* **Work request 1**
Reproduce the entire chart listing below line for line, leaving the pictures out of your copy.

Monday, March 22, 2010

Shir HaMa'a lot: The Fifteen Steps of Suffering

March 13, 2004

Rabbi Gary S. Creditor 

Nothing has riveted my attention in the immediate past weeks and months as the movie "The Passion of the Christ." It has drawn me to study materials of the New Testament and the theology of early Christianity. I have scanned the media in the farthest ranging way to detect any increased trends of anti-Semitism and, God forbid, violence against Jewish institutions. [There hasn't been any.] And I have followed the internecine Jewish about who should speak, what they should say, and when they should say it. Yet the consequences and dynamics of the movie and the religious fabric and climate it reflects or creates cannot be ignored. I previously stated that it would be the source of many sermons because it provokes us to think about core issues of religion and religiosity, besides the politics of religion. It is necessary to extract lessons from this movie for it places the idea of faith, being a believer, and the juxtaposition of conflicting faiths on center stage.

* **Source data**
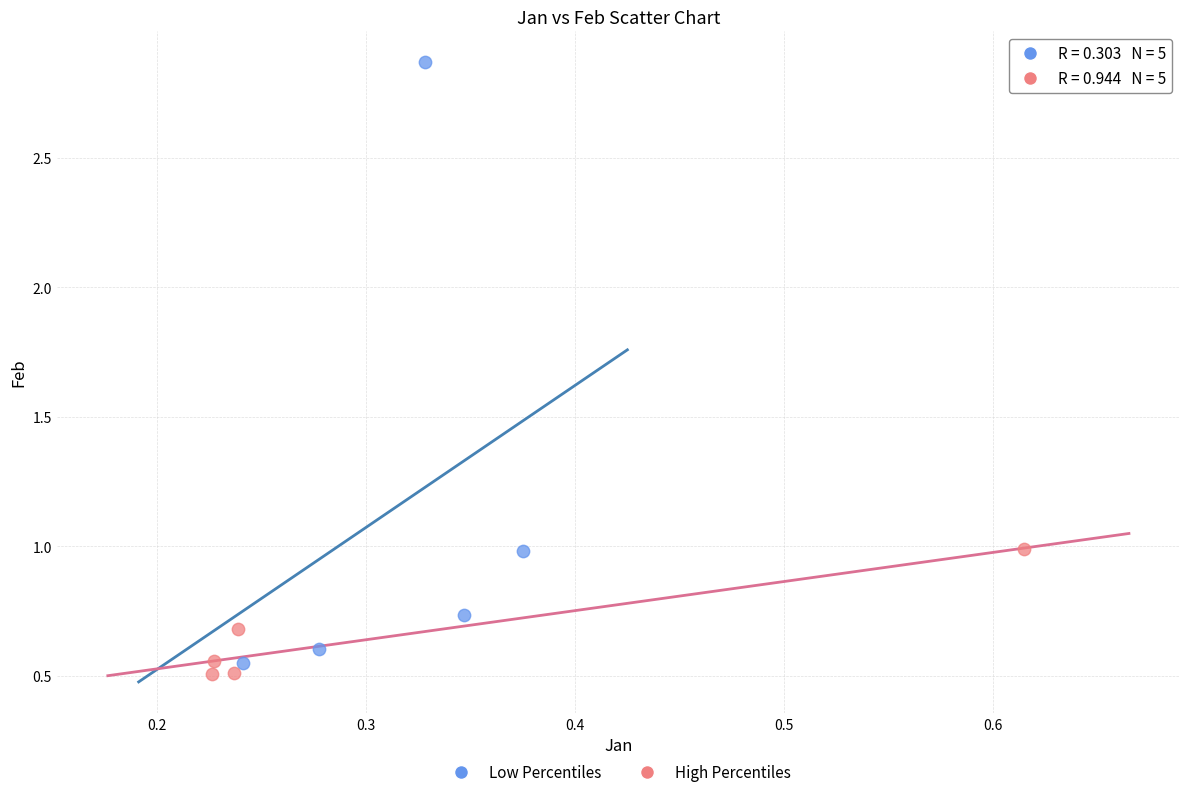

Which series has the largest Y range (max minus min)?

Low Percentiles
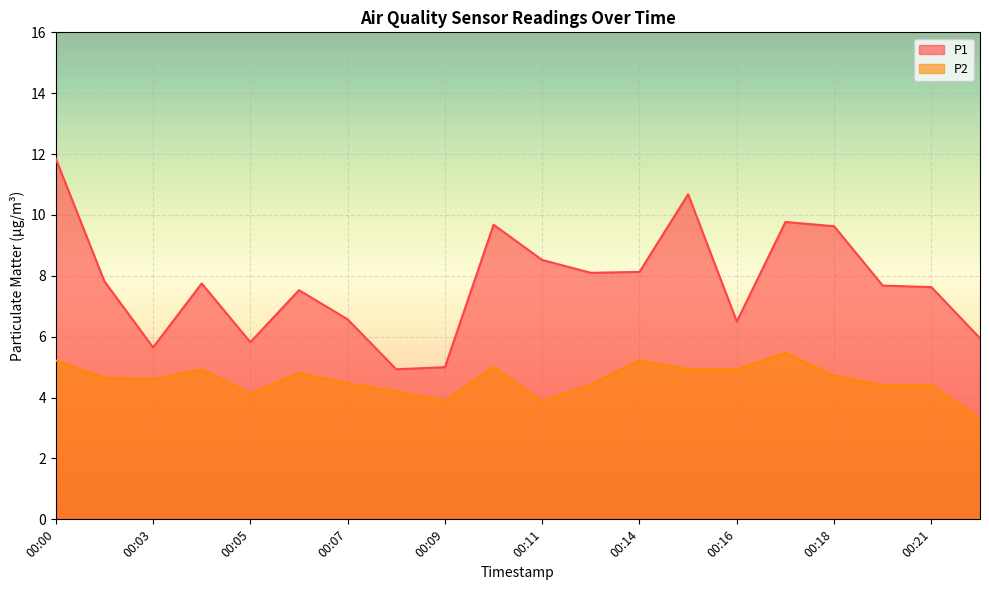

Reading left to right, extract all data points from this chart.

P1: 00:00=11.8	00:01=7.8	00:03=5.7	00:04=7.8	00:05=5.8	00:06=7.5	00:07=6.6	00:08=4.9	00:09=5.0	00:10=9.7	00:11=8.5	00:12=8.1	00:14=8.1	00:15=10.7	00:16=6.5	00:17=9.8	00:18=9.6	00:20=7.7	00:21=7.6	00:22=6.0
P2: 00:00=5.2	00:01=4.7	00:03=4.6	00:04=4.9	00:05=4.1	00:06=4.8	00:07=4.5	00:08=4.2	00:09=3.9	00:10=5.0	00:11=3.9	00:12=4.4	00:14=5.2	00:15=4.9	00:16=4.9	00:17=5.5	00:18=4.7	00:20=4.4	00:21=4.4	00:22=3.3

* **Work request 2**
Pick up the text above about the movie "The Passion of the Christ" and continue it from its last sentence.

* **Task answer 1**
Which series has the largest Y range (max minus min)?

Low Percentiles

Reading left to right, extract all data points from this chart.

P1: 00:00=11.8	00:01=7.8	00:03=5.7	00:04=7.8	00:05=5.8	00:06=7.5	00:07=6.6	00:08=4.9	00:09=5.0	00:10=9.7	00:11=8.5	00:12=8.1	00:14=8.1	00:15=10.7	00:16=6.5	00:17=9.8	00:18=9.6	00:20=7.7	00:21=7.6	00:22=6.0
P2: 00:00=5.2	00:01=4.7	00:03=4.6	00:04=4.9	00:05=4.1	00:06=4.8	00:07=4.5	00:08=4.2	00:09=3.9	00:10=5.0	00:11=3.9	00:12=4.4	00:14=5.2	00:15=4.9	00:16=4.9	00:17=5.5	00:18=4.7	00:20=4.4	00:21=4.4	00:22=3.3

* **Task answer 2**
There has been much talk in the media that this movie would divide Christians and Jews. There has been considerable concern that the political support of the Evangelical Christians for the State of Israel would be weakened by the controversies, as it seems that "Jews are attacking the movie," the birth story of Christianity. I have been deeply concerned that in our community harm would come to the good relations between our religious communities and thus have reached out in several directions to counter it. Because I know that once this sermon is released on our listserv next Monday it will go in uncontrolled directions, which I appreciate, I specifically focus this second sermon in an undetermined series, on the theme that the Christian and Jewish faith communities share "A Chronicle of Suffering." I specifically use the motif of the Holy Temple , which had fifteen steps leading up to its entrance. I also issue the following preface: strength in one's own faith enables us to respect another's faith and not feel threatened, no matter how different or contradictory it is. We can respect it, and be respected. That is the foundation upon which I recite this Chronicle of Suffering.

1. The Jews of Palestine suffered greatly under Roman domination. All sources, Jewish, Roman, New Testament, outside sources give overwhelming testimony to the gruesomeness of Roman tyranny. Pontius Pilate is miscast in the Gospels and the movie, for he made the hillsides of Jerusalem run red with the blood of crucified Jews. Jesus was one of them.

2. Jesus, whose existence we do not question, suffered in being flogged and crucified. Christians seeing this movie are terribly moved because the words in the Gospels depicting Jesus' death are now vividly visual. Regardless of our personal reaction to this depiction, the physical suffering of Jesus is central to the Christian experience.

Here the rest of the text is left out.